Reid consistently makes insensitive, racist, or straight-up weird statements, and Blake noted Reid does this so often, "few tend to notice stuff like this."

His comments about a "light-skinned" Sen. Barack Obama not having a "Negro dialect" were published in the bestselling 2008 election book "Game Change," drawing bipartisan condemnation.

He once flatly said, "I don't know how anyone of Hispanic heritage could be a Republican, okay?"

Sounds like a clown statement. He is, however, concerned about the mascot of the Washington Redskins.

Other racial snafus include Reid appearing unaware in July that a black Supreme Court justice voted in the majority in the "Hobby Lobby" decision, mourning that "five white men" would have dominion over women's bodies. A quick fact check revealed Associate Justice Clarence Thomas is an African American.

Reid, who is an old white man, also complained about "17 angry, old, white men" trying to buy the country during a 2012 rant about outside money in politics, a topic on which Reid is, to put it mildly, inconsistent.

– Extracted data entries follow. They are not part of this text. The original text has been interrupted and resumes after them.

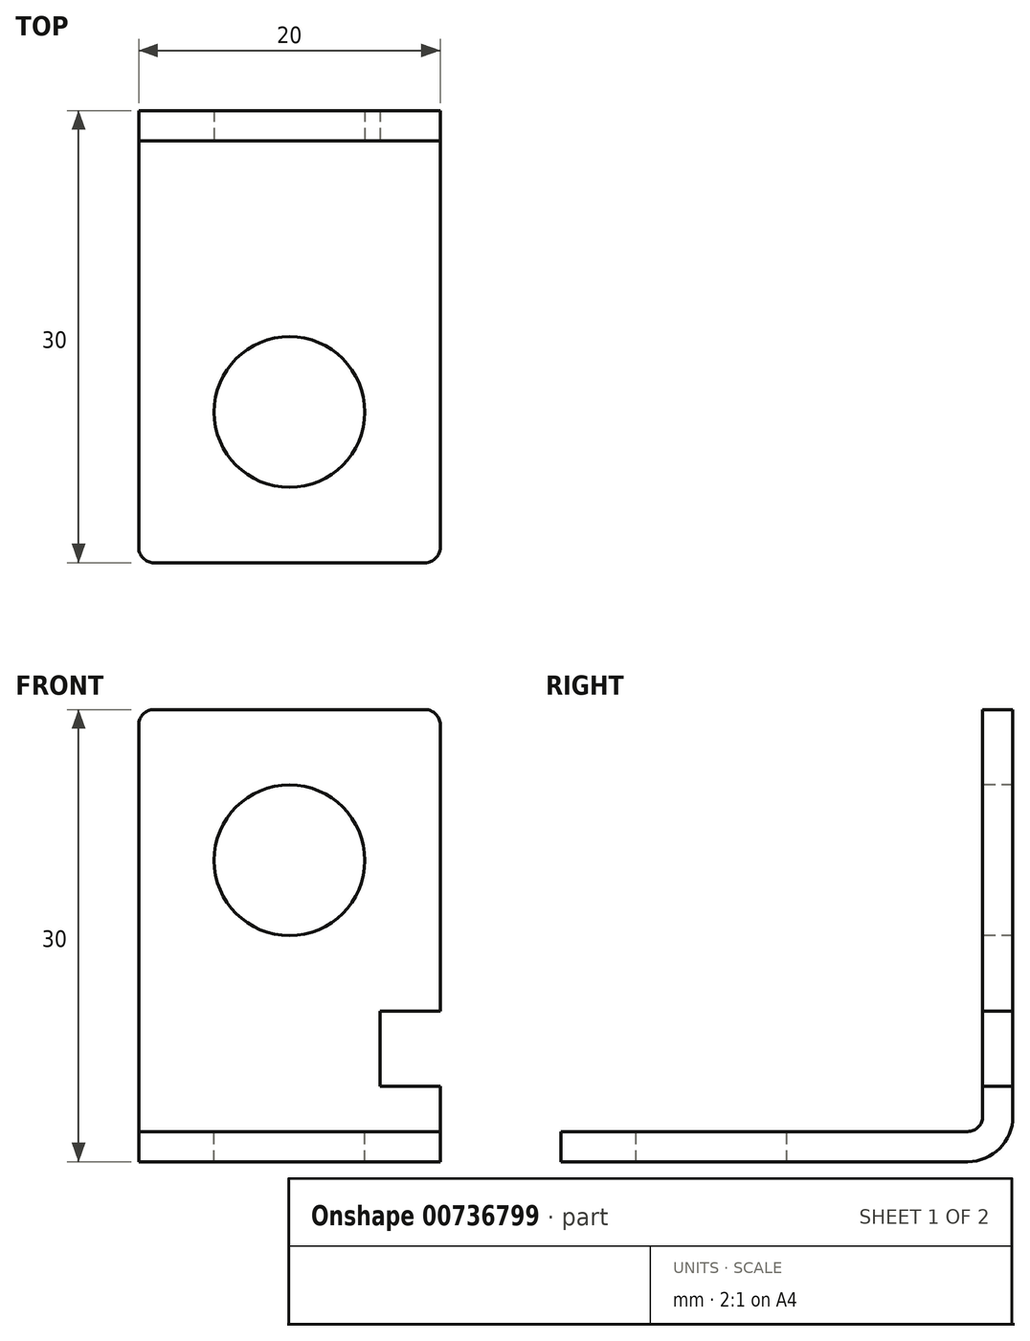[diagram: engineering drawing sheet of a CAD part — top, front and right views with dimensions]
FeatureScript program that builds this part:
annotation { "Feature Type Name" : "Feature", "Feature Type Description" : "" }
export const myFeature = defineFeature(function(context is Context, id is Id, definition is map)
    precondition{}
    {
        {
            var Q0;
            Q0=qCreatedBy(makeId("Right.planeOp"),FACE);
            var sketch = newSketch(context, id + "F0", { "sketchPlane" : qUnion([Q0])});
            skLineSegment(sketch, "E0", {"start": v(-22.28, 0) * mm, "end": v(-22.28, 2) * mm});
            skLineSegment(sketch, "E1", {"start": v(-22.28, 2) * mm, "end": v(4.72, 2) * mm});
            skLineSegment(sketch, "E2", {"start": v(-22.28, 0) * mm, "end": v(4.72, 0) * mm});
            skArc(sketch, "E3", {"start": v(4.72, 0) * mm, "mid": v(6.84, 0.88) * mm, "end": v(7.72, 3) * mm});
            skLineSegment(sketch, "E4", {"start": v(7.72, 3) * mm, "end": v(7.72, 30) * mm});
            skLineSegment(sketch, "E5", {"start": v(7.72, 30) * mm, "end": v(5.72, 30) * mm});
            skLineSegment(sketch, "E6", {"start": v(5.72, 3) * mm, "end": v(5.72, 30) * mm});
            skArc(sketch, "E7", {"start": v(4.72, 2) * mm, "mid": v(5.42, 2.3) * mm, "end": v(5.72, 3) * mm});
            skSolve(sketch);
        }
        {
            var Q0;
            Q0 = qSketchRegion(id + "F0", true);
            extrude(context, id + "F1", {"entities" : qUnion([Q0]), "depth" : 20 * mm, "offsetDistance" : 25 * mm});
        }
        {
            var Q0;
            Q0=makeQuery(id+"F1.opExtrude","SWEPT_FACE",FACE,{"disambiguationData":[OSD([sQuery(id+"F0.wireOp",EDGE,"E1")])]});
            var sketch = newSketch(context, id + "F2", { "sketchPlane" : qUnion([Q0])});
            skCircle(sketch, "E8", {"center": v(10, -12.28) * mm, "radius": 5 * mm});
            skSolve(sketch);
        }
        {
            var Q0;
            Q0 = qSketchRegion(id + "F2", true);
            extrude(context, id + "F3", {"entities" : qUnion([Q0]), "operationType" : NewBodyOperationType.REMOVE, "oppositeDirection" : true, "depth" : 25 * mm, "offsetDistance" : 25 * mm});
        }
        {
            var Q0;
            Q0=makeQuery(id+"F1.opExtrude","SWEPT_FACE",FACE,{"disambiguationData":[OSD([sQuery(id+"F0.wireOp",EDGE,"E6")])]});
            var sketch = newSketch(context, id + "F4", { "sketchPlane" : qUnion([Q0])});
            skCircle(sketch, "E9", {"center": v(10, 20) * mm, "radius": 5 * mm});
            skLineSegment(sketch, "E10", {"start": v(20, 10) * mm, "end": v(16, 10) * mm});
            skLineSegment(sketch, "E11", {"start": v(16, 10) * mm, "end": v(16, 5) * mm});
            skLineSegment(sketch, "E12", {"start": v(16, 5) * mm, "end": v(20, 5) * mm});
            skLineSegment(sketch, "E13", {"start": v(20, 5) * mm, "end": v(20, 10) * mm});
            skSolve(sketch);
        }
        {
            var Q0;
            Q0 = qSketchRegion(id + "F4", true);
            extrude(context, id + "F5", {"entities" : qUnion([Q0]), "operationType" : NewBodyOperationType.REMOVE, "oppositeDirection" : true, "depth" : 25 * mm, "offsetDistance" : 25 * mm});
        }
        {
            var Q0;
            Q0=makeQuery(id+"F1.opExtrude","CAP_EDGE",EDGE,{"disambiguationData":[OSD([sQuery(id+"F0.wireOp",EDGE,"E5")])],"isStart":false});
            var Q1;
            Q1=makeQuery(id+"F1.opExtrude","CAP_EDGE",EDGE,{"disambiguationData":[OSD([sQuery(id+"F0.wireOp",EDGE,"E0")])],"isStart":false});
            var Q2;
            Q2=makeQuery(id+"F1.opExtrude","CAP_EDGE",EDGE,{"disambiguationData":[OSD([sQuery(id+"F0.wireOp",EDGE,"E0")])],"isStart":true});
            var Q3;
            Q3=makeQuery(id+"F1.opExtrude","CAP_EDGE",EDGE,{"disambiguationData":[OSD([sQuery(id+"F0.wireOp",EDGE,"E5")])],"isStart":true});
            fillet(context, id + "F6", {"entities" : qUnion([Q0, Q1, Q2, Q3]), "radius" : 1 * mm, "tangentPropagation" : true, "allowEdgeOverflow" : false});
        }
    });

The famously petty Reid is above all else a committed Democrat. He thought nothing of declaring the Iraq surge a failure in 2007 and saying the war was "lost" under President Bush, while American troops were still fighting.

While defending the flailing rollout of Obamacare, Reid said people who couldn't sign up for health care online just weren't educated on how to use the Internet. He also assailed every single American horror story published about the law as "stories made up from whole cloth" and "lies."

Speaking of lies, Reid claimed in 2012 that Republican presidential candidate Mitt Romney had not paid his taxes for 10 years, an accusation so outrageous PolitiFact rated it "Pants on Fire."

After he promised in 2008 he would never invoke the so-called "nuclear option" to reduce the required votes to stop filibusters to 51, calling that prior practice a "black chapter" in Senate history, Reid did just that in 2013.

Reid felt sorry for victims of the devastating Hurricane Katrina, but according to him, their pain and suffering was "nothing in comparison" to victims of Hurricane Sandy. For that one, according to Michael Warren of The Weekly Standard, Sen. David Vitter (R., La.) called Reid an "idiot."

That's not to mention Reid's bizarre screeds against the philanthropist Koch Brothers, in which he's called them "un-American," promoters of "lies," a central cause of climate change and the "two richest people in the world," among other demonstrably untrue accusations.

Finally, who could forget his heartfelt response to Dana Bash's question about helping "one child with cancer" by funding the National Institutes of Health during the government shutdown?

"Why would we want to do that?" he asked.